PROBLEM DESCRIPTION: Repeat the listing below word for word, minus the pictures.

DATASET:
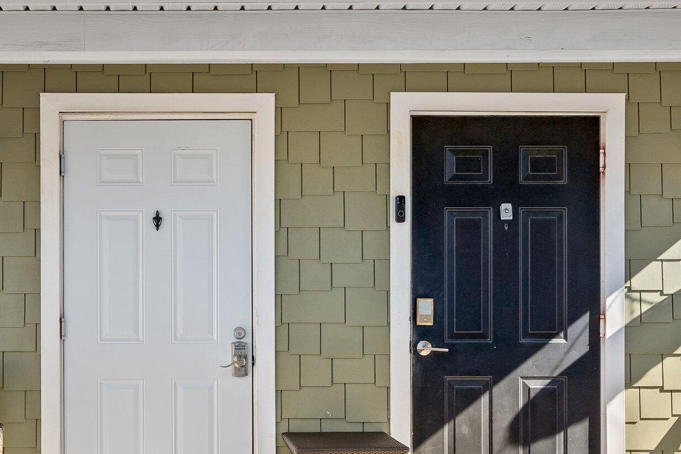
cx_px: 158
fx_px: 1040
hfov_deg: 35.3
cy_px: 285
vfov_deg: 24.5
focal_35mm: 55
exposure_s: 1/60
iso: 100
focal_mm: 22.2
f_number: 10
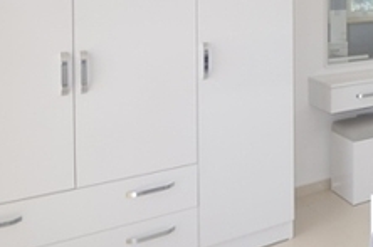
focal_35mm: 49
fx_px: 507
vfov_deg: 25.4
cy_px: -24
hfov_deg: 28.7
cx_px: 538
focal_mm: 10
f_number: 5
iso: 200
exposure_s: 1/125
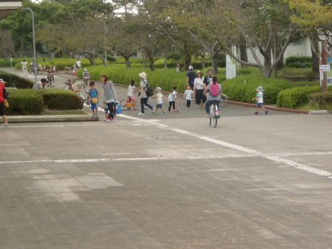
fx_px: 1381
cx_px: 218
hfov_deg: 13.7
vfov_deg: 10.3
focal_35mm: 144
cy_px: 114
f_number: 5.9
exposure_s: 1/80
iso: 64
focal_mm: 18.9
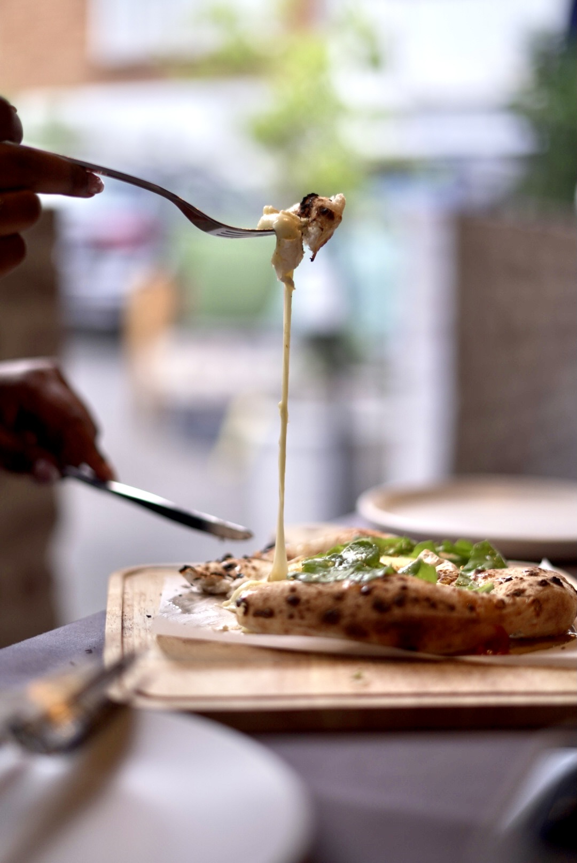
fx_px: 1200
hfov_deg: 27.0
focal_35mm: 50
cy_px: 432
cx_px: 288
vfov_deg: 39.6
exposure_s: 1/200
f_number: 1.8
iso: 200
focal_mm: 50
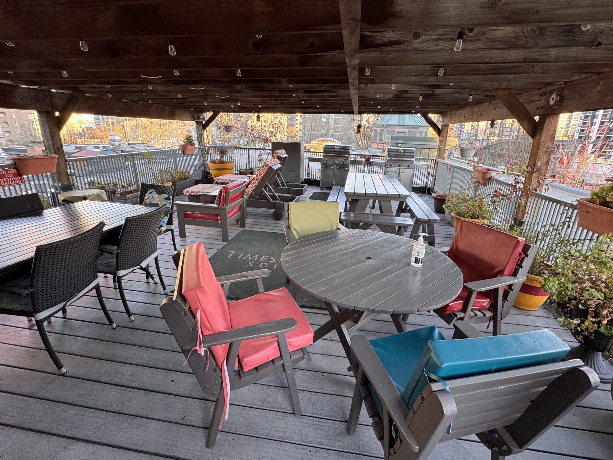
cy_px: 217
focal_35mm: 16
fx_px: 283
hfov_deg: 94.4
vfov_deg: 78.0
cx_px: 320
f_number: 2.2
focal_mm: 2.22
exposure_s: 1/99
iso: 200
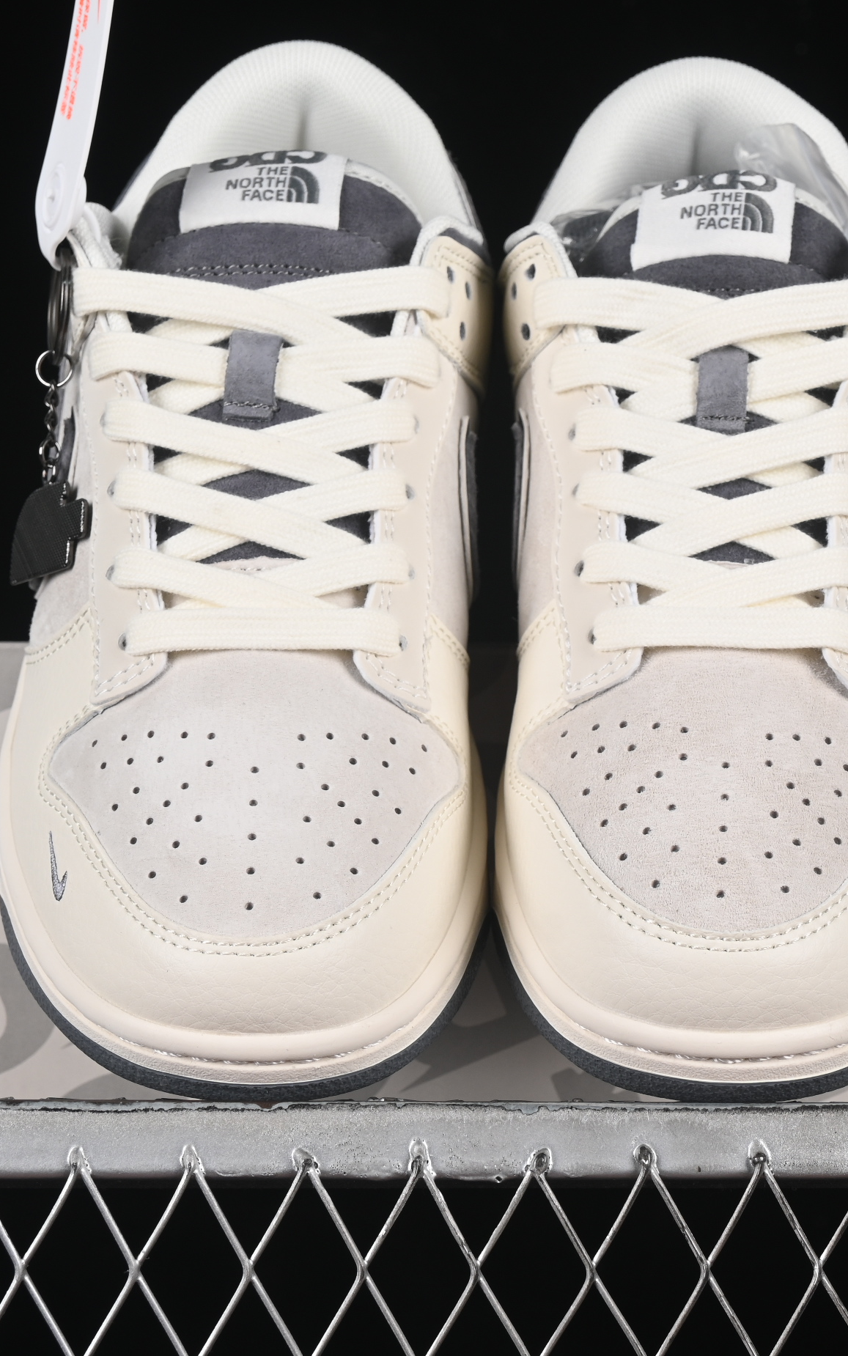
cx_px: 523
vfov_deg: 18.1
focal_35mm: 115
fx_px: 4250
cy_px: 679
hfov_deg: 11.4
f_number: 8
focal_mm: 50
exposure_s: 1/80
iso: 160
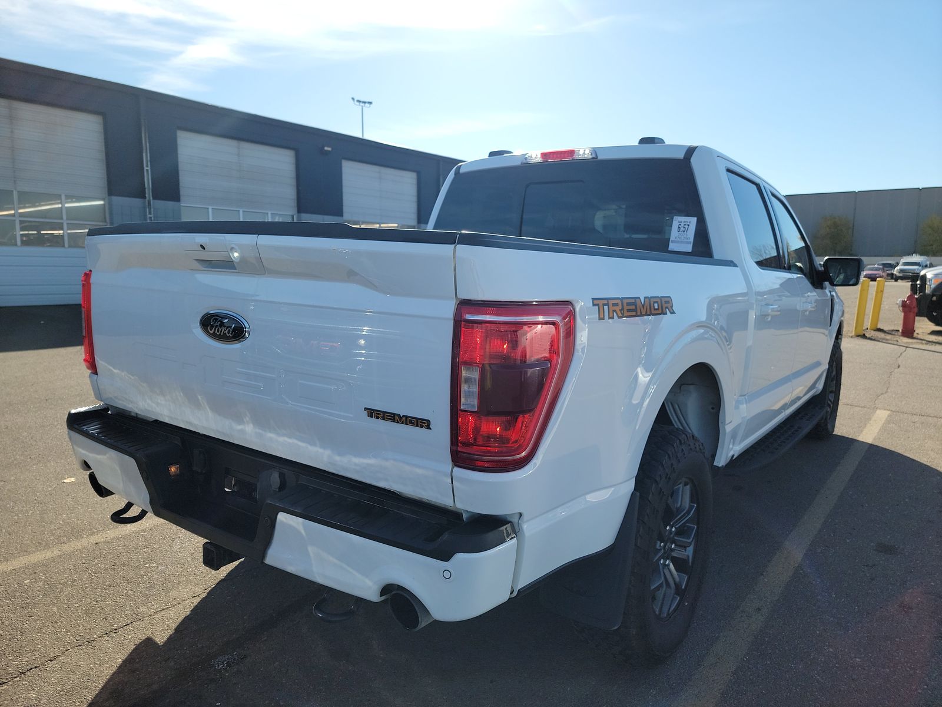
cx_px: 471
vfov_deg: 56.8
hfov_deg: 71.6
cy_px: 354
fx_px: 653
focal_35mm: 24
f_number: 1.8
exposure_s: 1/740
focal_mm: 6.7
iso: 50
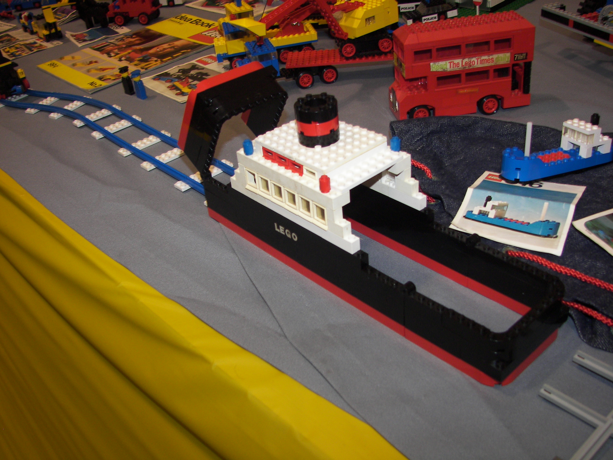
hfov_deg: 51.4
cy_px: 230
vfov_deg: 39.7
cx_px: 306
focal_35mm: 36
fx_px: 638
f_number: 2.8
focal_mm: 6
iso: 64
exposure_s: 1/30
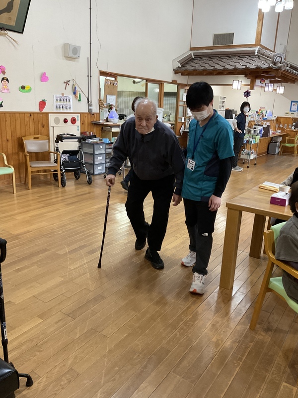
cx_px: 149
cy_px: 199
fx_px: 333
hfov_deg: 48.2
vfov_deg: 61.7
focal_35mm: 29
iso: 160
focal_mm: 3
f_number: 1.8
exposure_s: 1/50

COMPLETED TASK:
cx_px: 158
fx_px: 1040
hfov_deg: 35.3
cy_px: 285
vfov_deg: 24.5
focal_35mm: 55
exposure_s: 1/60
iso: 100
focal_mm: 22.2
f_number: 10
focal_35mm: 49
fx_px: 507
vfov_deg: 25.4
cy_px: -24
hfov_deg: 28.7
cx_px: 538
focal_mm: 10
f_number: 5
iso: 200
exposure_s: 1/125
fx_px: 1381
cx_px: 218
hfov_deg: 13.7
vfov_deg: 10.3
focal_35mm: 144
cy_px: 114
f_number: 5.9
exposure_s: 1/80
iso: 64
focal_mm: 18.9
fx_px: 1200
hfov_deg: 27.0
focal_35mm: 50
cy_px: 432
cx_px: 288
vfov_deg: 39.6
exposure_s: 1/200
f_number: 1.8
iso: 200
focal_mm: 50
cy_px: 217
focal_35mm: 16
fx_px: 283
hfov_deg: 94.4
vfov_deg: 78.0
cx_px: 320
f_number: 2.2
focal_mm: 2.22
exposure_s: 1/99
iso: 200
cx_px: 523
vfov_deg: 18.1
focal_35mm: 115
fx_px: 4250
cy_px: 679
hfov_deg: 11.4
f_number: 8
focal_mm: 50
exposure_s: 1/80
iso: 160
cx_px: 471
vfov_deg: 56.8
hfov_deg: 71.6
cy_px: 354
fx_px: 653
focal_35mm: 24
f_number: 1.8
exposure_s: 1/740
focal_mm: 6.7
iso: 50
hfov_deg: 51.4
cy_px: 230
vfov_deg: 39.7
cx_px: 306
focal_35mm: 36
fx_px: 638
f_number: 2.8
focal_mm: 6
iso: 64
exposure_s: 1/30
cx_px: 149
cy_px: 199
fx_px: 333
hfov_deg: 48.2
vfov_deg: 61.7
focal_35mm: 29
iso: 160
focal_mm: 3
f_number: 1.8
exposure_s: 1/50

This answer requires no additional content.